What If You’ve Made The Decision To Rent?
If you do choose to lease an office instead of purchasing, below is a helpful guide that can show you step-by-step the way to procure the rental to an office area for your company.
Step 1: Determine Your Financial Plan
Before you can also begin looking at office spaces, it is important to know what your budget is. Knowing your budget will allow you to restrict your choices up front based on what you can realistically manage.
Step 2: Research On Other Office Spaces
Research different office areas available in your area and have a tour. It’s best to observe the space in person to have a look at the area, make a list of your potential neighbours, and also to visualize what it might really be like to work there. As some buildings in Melbourne rent out spaces as formal venues, you might want to avoid being located next to these as it can get noisy.
Step 3: Pick on an office
Out of those different offices areas you toured, pick which one is right for your business.
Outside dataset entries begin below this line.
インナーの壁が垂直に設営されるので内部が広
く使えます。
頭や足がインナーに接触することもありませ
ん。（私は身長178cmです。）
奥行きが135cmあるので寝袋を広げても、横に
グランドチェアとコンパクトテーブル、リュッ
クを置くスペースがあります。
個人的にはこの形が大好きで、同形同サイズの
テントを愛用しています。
Listed below are a few questions to ask yourself:
- Is the location convenient for the customers?
- Is the location suitable for you personally?
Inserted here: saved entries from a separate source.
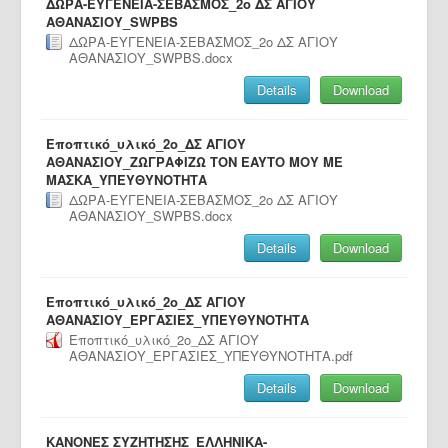
ΔΩΡΑ-ΕΥΓΕΝΕΙΑ-ΣΕΒΑΣΜΟΣ_2o ΔΣ ΑΓΙΟΥ
ΑΘΑΝΑΣΙΟΥ_SWPBS
ΔΩΡΑ-ΕΥΓΕΝΕΙΑ-ΣΕΒΑΣΜΟΣ_2o ΔΣ ΑΓΙΟΥ
ΑΘΑΝΑΣΙΟΥ_SWPBS.docx
Details
Download
Εποπτικό_υλικό_2ο_ΔΣ ΑΓΙΟΥ
ΑΘΑΝΑΣΙΟΥ_ΖΩΓΡΑΦΙΖΩ ΤON EAYTO ΜΟΥ ME
ΜΑΣΚΑ_ΥΠΕΥΘΥΝΟΤΗΤΑ
ΔΩΡΑ-ΕΥΓΕΝΕΙΑ-ΣΕΒΑΣΜΟΣ_2o ΔΣ ΑΓΙΟΥ
ΑΘΑΝΑΣΙΟΥ_SWPBS.docx
Details
Download
Εποπτικό_υλικό_2ο_ΔΣ ΑΓΙΟΥ
ΑΘΑΝΑΣΙΟΥ_EΡΓΑΣΙΕΣ_ΥΠΕΥΘΥΝΟΤΗΤΑ
Εποπτικό_υλικό_2ο_ΔΣ ΑΓΙΟΥ
ΑΘΑΝΑΣΙΟΥ_EΡΓΑΣΙΕΣ_ΥΠΕΥΘΥΝΟΤΗΤΑ.pdf
Details
Download
ΚΑΝΟΝΕΣ ΣΥΖΗΤΗΣΗΣ_ΕΛΛΗΝΙΚΑ-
- Is your location right for my employees/potential workers?
- Is there parking available?
- Is it cheap?
- Can it be located near shops (banks, post offices, daycare, etc.) and other conveniences which are essentials for you?
- How far are you allowed to change the decoration and design to personalise the space?
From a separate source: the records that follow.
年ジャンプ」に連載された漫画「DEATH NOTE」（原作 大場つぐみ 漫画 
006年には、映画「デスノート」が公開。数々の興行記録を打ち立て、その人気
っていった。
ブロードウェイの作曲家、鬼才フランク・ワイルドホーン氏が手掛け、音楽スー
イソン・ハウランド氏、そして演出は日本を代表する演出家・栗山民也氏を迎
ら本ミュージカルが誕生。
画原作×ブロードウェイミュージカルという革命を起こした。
- Is there a kitchen you can use?
Step 4: Leave room to grow
Consider additional distance when you’re planning to grow your team. As you’re growing your business, you may be able to sublease the extra space to another tenant for extra income. (Remember, the original lease will need to include sublease options up front.)
Step 5: Determine all prices
Make sure to look at all the expenses associated with the move. Calculate the entire price of rent, utility bills, moving costs, expenses for construction and/or office interior design (if any), etc. just to make sure that you won’t be bombarded by unpleasant surprises along the road.
Step 6: Get your financial documents prepared
Before you are able to rent office space, building owners will want to determine if you can pay the rent! Normally, the operator will require a security deposit. Start collecting significant financial documents such as tax returns, bank statements, financial references, along with a bank letter of credit to show that you are able to cover the expenses.
Step 7: Finalize special requests
Do you intend on having the office area revived before you move in? Does the contract contain set up of wifi or some other particular agreements? Ensure these details are covered before the move in date.
Step 8: Move in
Move into your new place and make it your own! Make your workspace imaginative and distinctive by adding your own personal touch.
Follow the following steps for renting office space for your small business and you’ll be on the path to success!